** DIRECTIVE **
A faithful copy is needed of the lines below from the one with "hfov_deg: 5.8" up to and including the one with "hfov_deg: 11.8"; set it down with no pictures and no other lines.

────────────────────

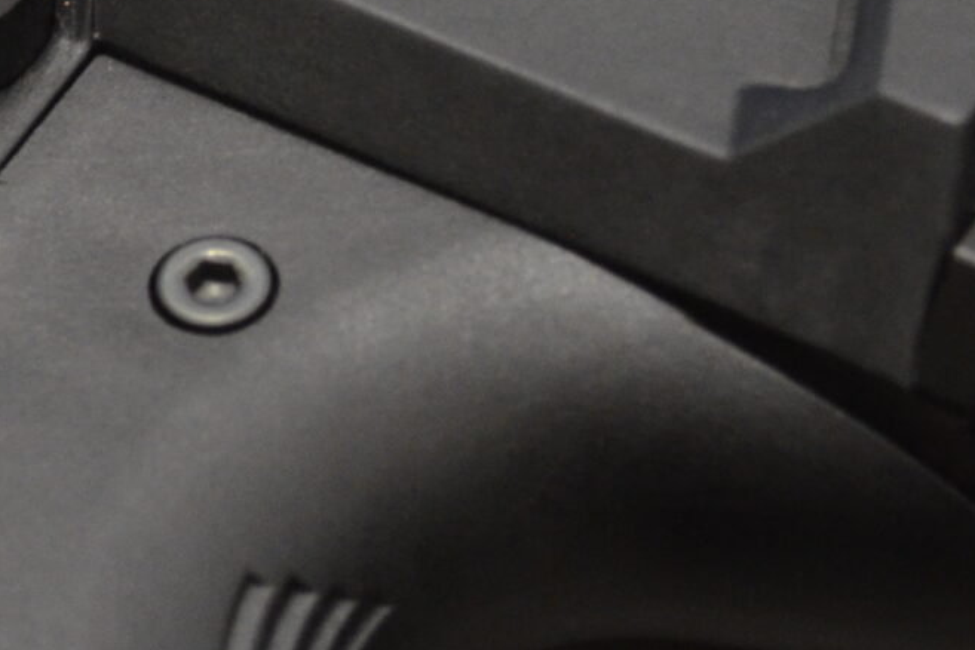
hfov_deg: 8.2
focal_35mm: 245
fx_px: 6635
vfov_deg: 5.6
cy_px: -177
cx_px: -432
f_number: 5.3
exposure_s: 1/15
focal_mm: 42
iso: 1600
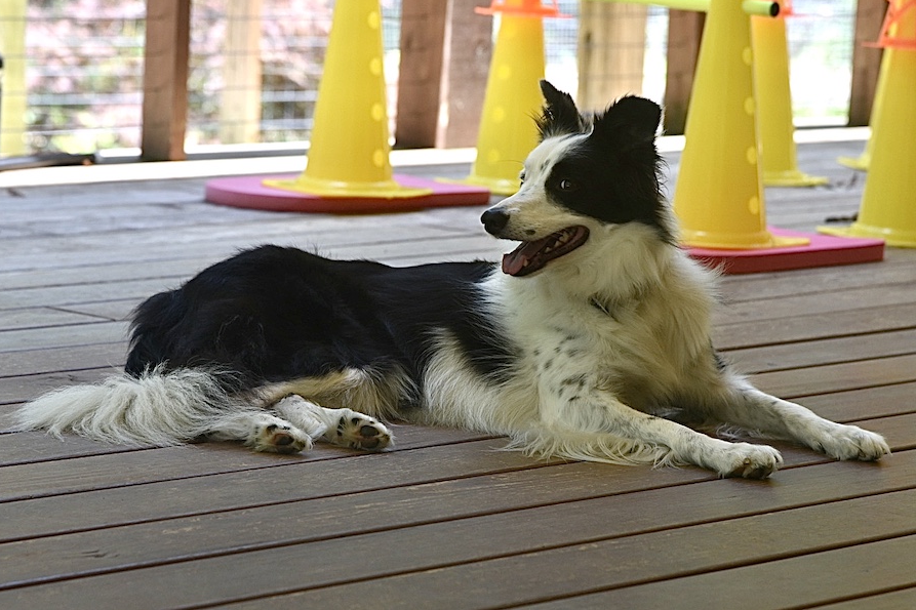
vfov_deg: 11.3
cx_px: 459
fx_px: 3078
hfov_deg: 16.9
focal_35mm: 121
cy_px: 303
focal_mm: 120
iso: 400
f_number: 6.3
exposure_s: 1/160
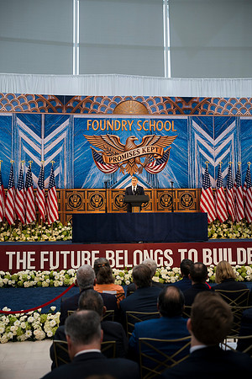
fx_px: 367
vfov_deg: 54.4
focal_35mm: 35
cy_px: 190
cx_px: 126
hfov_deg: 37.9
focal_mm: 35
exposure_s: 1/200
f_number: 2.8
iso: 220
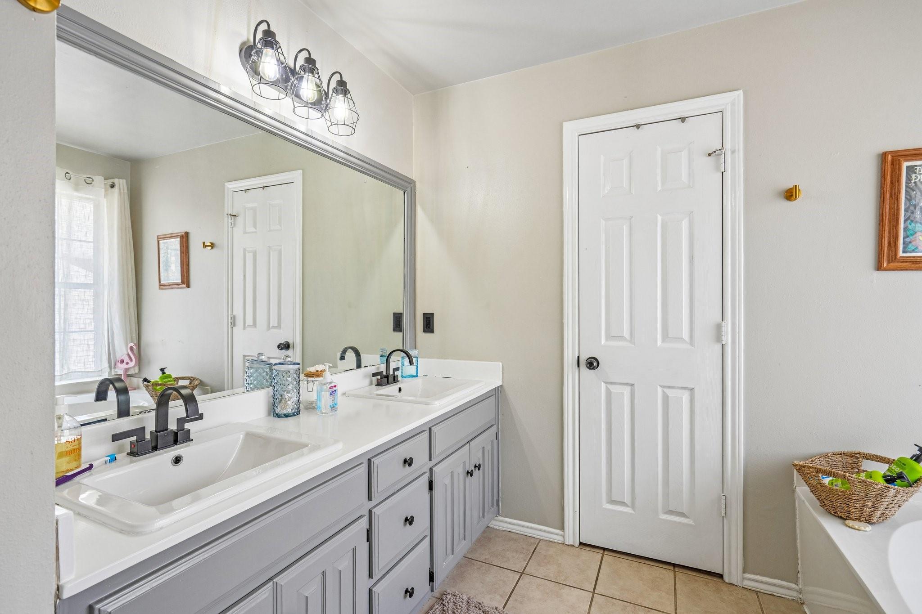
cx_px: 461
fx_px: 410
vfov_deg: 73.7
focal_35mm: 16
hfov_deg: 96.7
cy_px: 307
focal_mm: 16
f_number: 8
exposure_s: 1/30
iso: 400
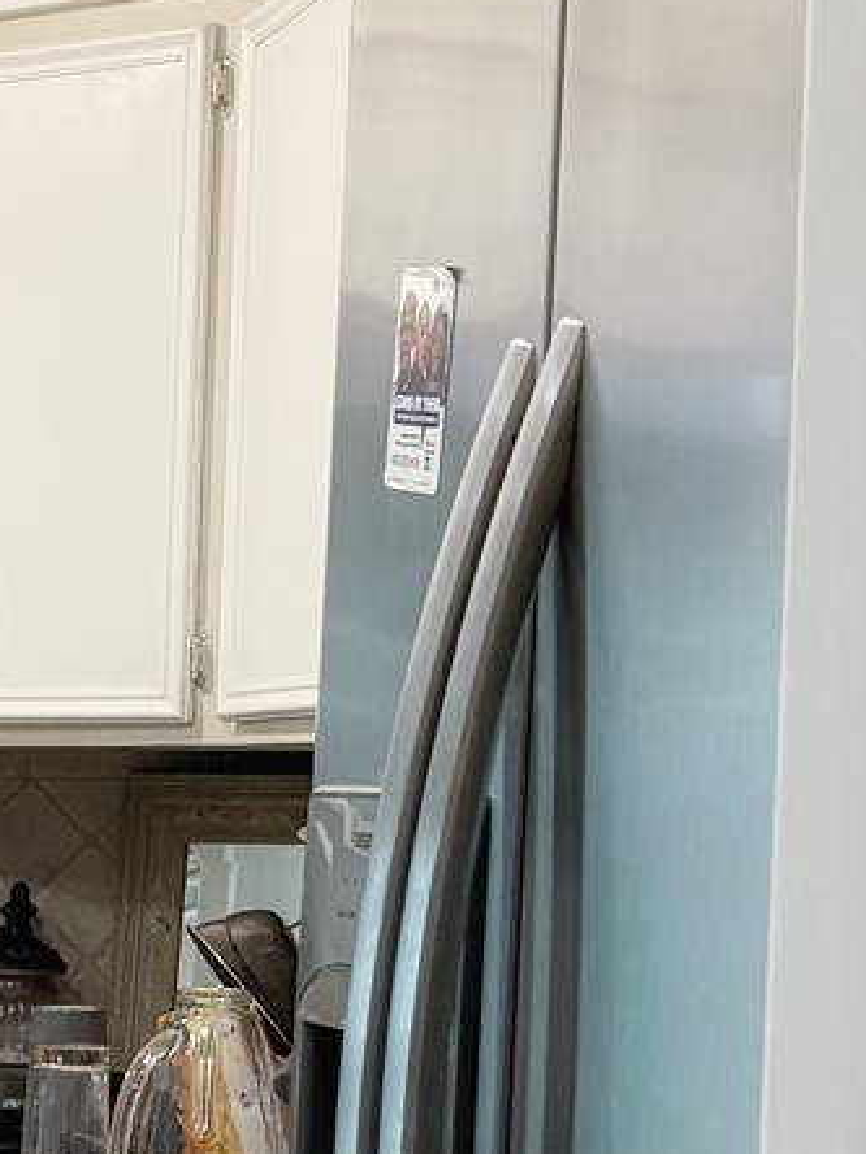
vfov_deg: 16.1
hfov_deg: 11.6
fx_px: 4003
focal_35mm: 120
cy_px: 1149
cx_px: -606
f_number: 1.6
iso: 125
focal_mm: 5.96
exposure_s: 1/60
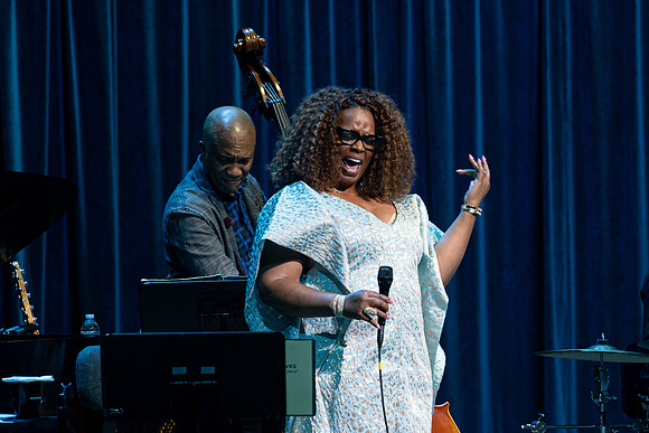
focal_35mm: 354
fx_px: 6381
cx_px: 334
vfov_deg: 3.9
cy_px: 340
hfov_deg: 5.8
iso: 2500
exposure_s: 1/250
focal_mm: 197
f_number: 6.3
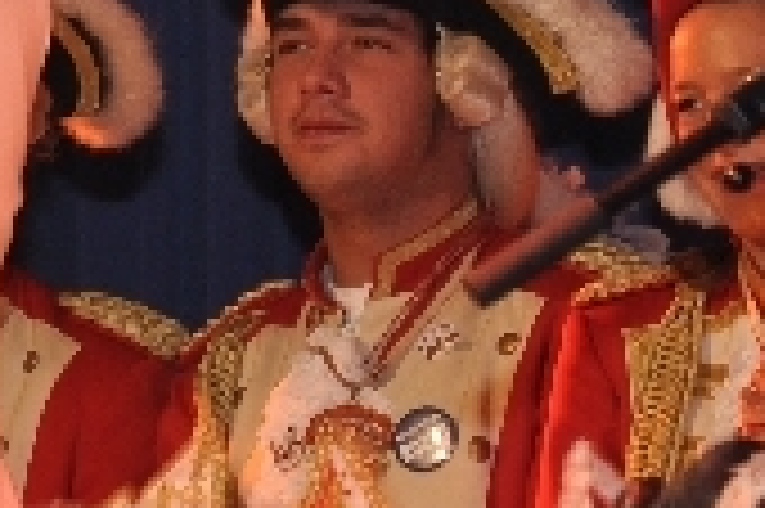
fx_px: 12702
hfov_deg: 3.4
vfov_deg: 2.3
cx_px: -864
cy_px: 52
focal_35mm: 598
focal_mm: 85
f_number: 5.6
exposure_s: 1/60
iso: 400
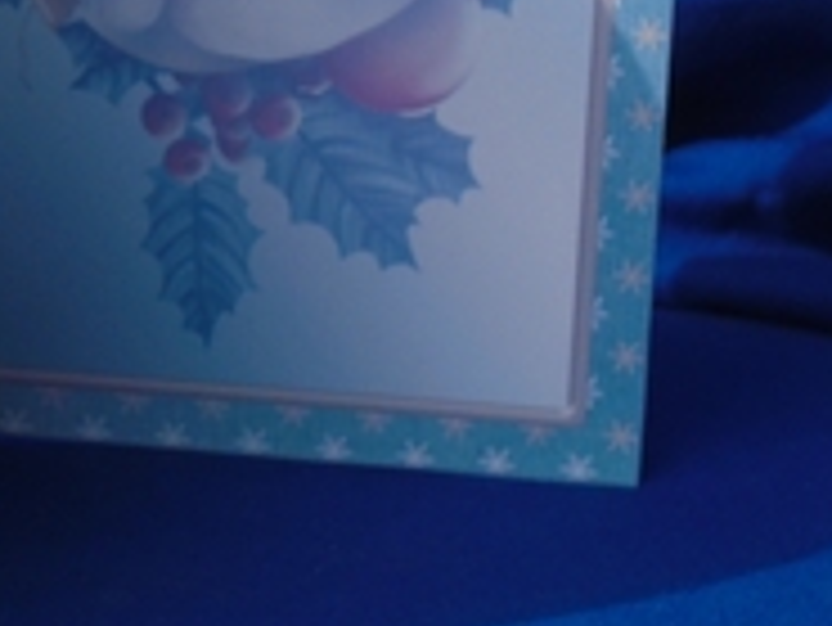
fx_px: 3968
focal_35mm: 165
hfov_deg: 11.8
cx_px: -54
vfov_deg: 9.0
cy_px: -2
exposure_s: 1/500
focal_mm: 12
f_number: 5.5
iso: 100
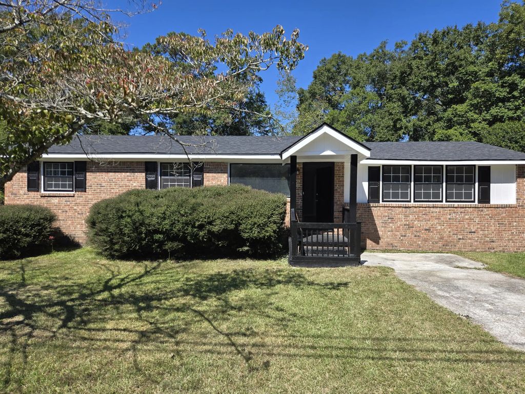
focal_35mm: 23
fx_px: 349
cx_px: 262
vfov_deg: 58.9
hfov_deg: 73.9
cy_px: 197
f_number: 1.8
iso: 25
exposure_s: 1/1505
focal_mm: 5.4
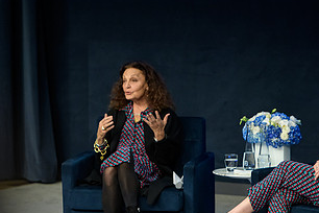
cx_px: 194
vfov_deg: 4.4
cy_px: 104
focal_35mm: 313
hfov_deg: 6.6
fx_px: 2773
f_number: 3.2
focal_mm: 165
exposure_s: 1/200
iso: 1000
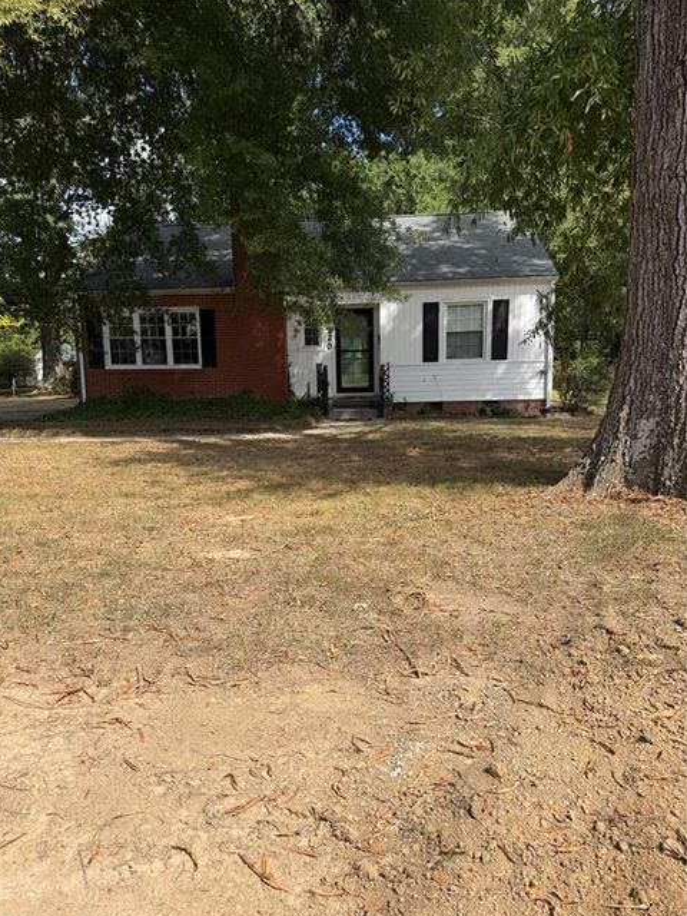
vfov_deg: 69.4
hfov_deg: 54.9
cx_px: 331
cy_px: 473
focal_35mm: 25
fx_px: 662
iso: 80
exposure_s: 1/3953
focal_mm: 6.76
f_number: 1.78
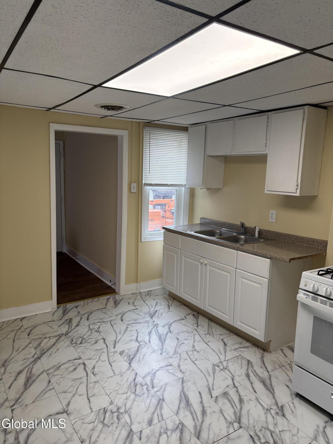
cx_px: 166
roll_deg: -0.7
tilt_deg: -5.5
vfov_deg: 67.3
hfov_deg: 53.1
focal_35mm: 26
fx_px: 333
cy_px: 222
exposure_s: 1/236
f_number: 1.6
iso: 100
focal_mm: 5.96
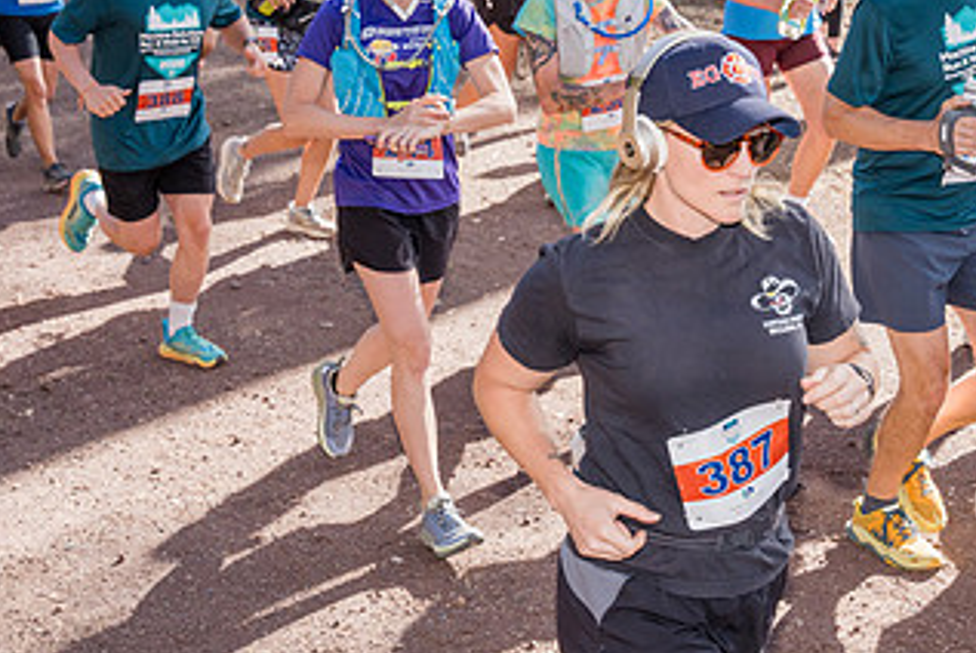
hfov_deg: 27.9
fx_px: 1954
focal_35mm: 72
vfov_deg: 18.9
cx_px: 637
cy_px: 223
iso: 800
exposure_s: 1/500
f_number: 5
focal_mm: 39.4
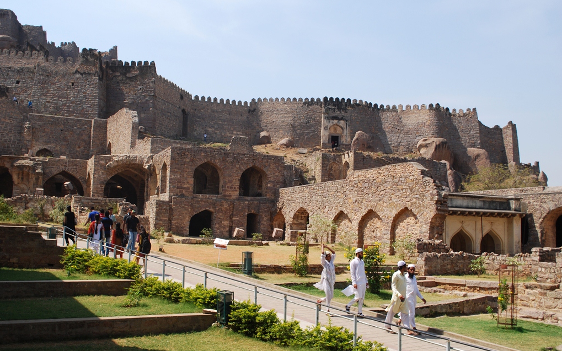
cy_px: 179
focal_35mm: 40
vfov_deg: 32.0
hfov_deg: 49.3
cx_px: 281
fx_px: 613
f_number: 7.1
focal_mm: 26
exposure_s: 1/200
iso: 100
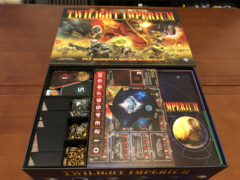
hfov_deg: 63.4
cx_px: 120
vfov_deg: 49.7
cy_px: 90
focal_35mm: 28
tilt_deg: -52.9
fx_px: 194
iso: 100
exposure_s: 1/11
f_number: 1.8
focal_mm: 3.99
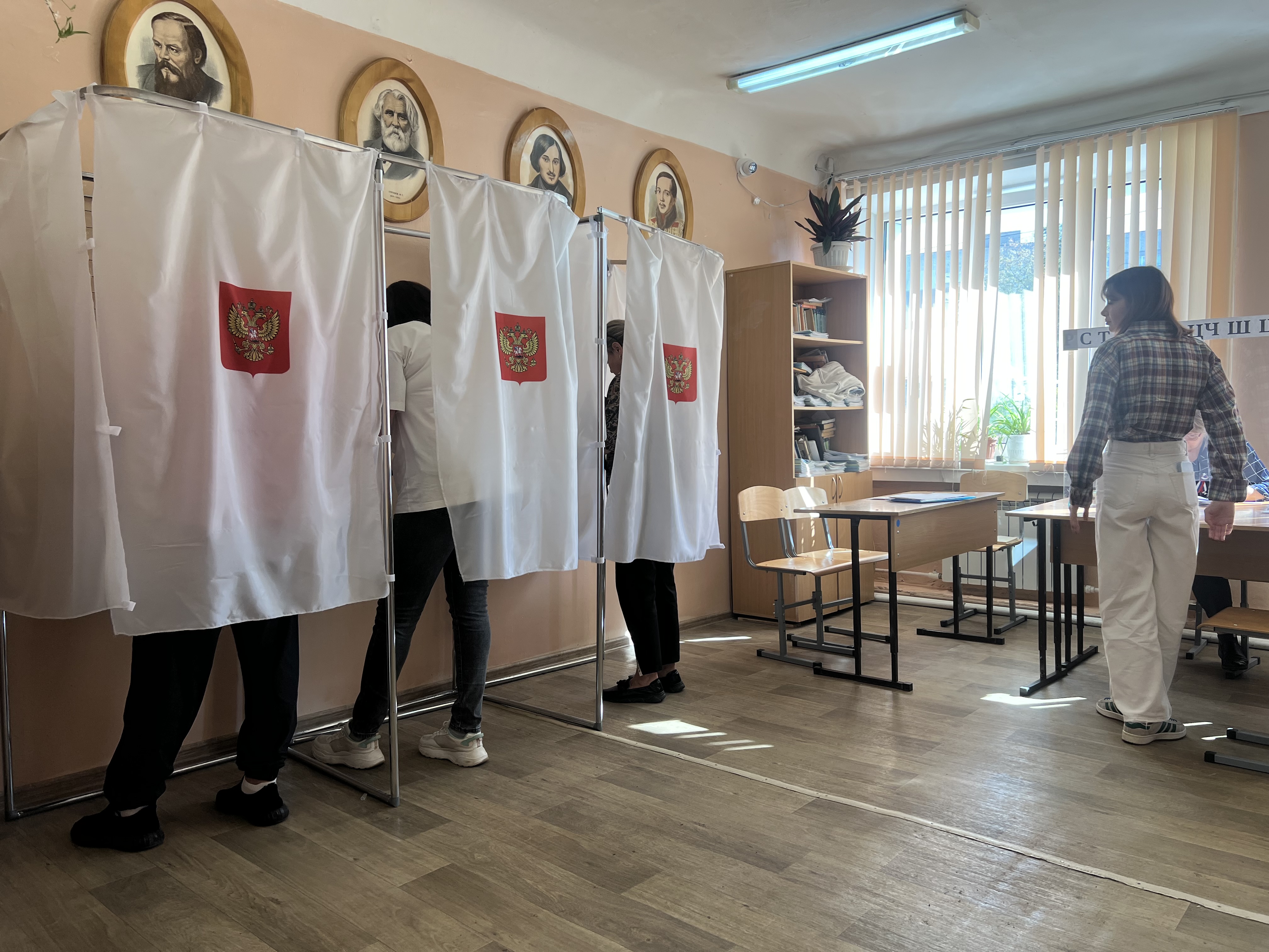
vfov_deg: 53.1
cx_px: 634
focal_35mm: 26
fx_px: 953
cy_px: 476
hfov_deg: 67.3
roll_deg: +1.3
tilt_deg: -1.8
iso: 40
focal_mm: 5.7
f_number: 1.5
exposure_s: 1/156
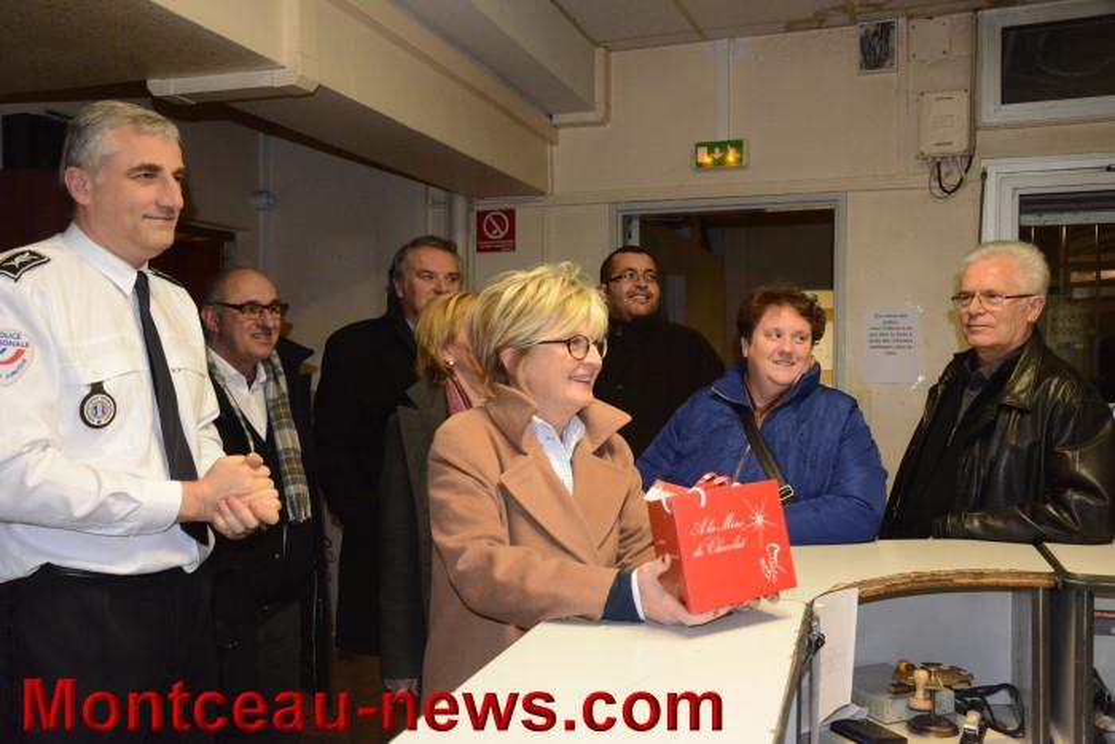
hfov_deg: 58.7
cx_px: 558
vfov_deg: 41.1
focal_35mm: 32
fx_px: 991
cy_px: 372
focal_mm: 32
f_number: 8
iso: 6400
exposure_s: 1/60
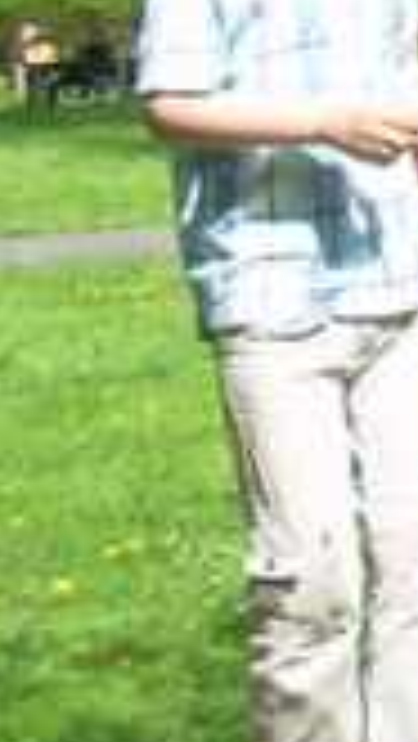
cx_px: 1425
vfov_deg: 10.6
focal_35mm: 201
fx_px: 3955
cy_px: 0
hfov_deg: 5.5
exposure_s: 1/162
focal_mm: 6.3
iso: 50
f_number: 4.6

────────────────────

** EXPECTED OUTPUT **
hfov_deg: 5.8
iso: 2500
exposure_s: 1/250
focal_mm: 197
f_number: 6.3
fx_px: 12702
hfov_deg: 3.4
vfov_deg: 2.3
cx_px: -864
cy_px: 52
focal_35mm: 598
focal_mm: 85
f_number: 5.6
exposure_s: 1/60
iso: 400
fx_px: 3968
focal_35mm: 165
hfov_deg: 11.8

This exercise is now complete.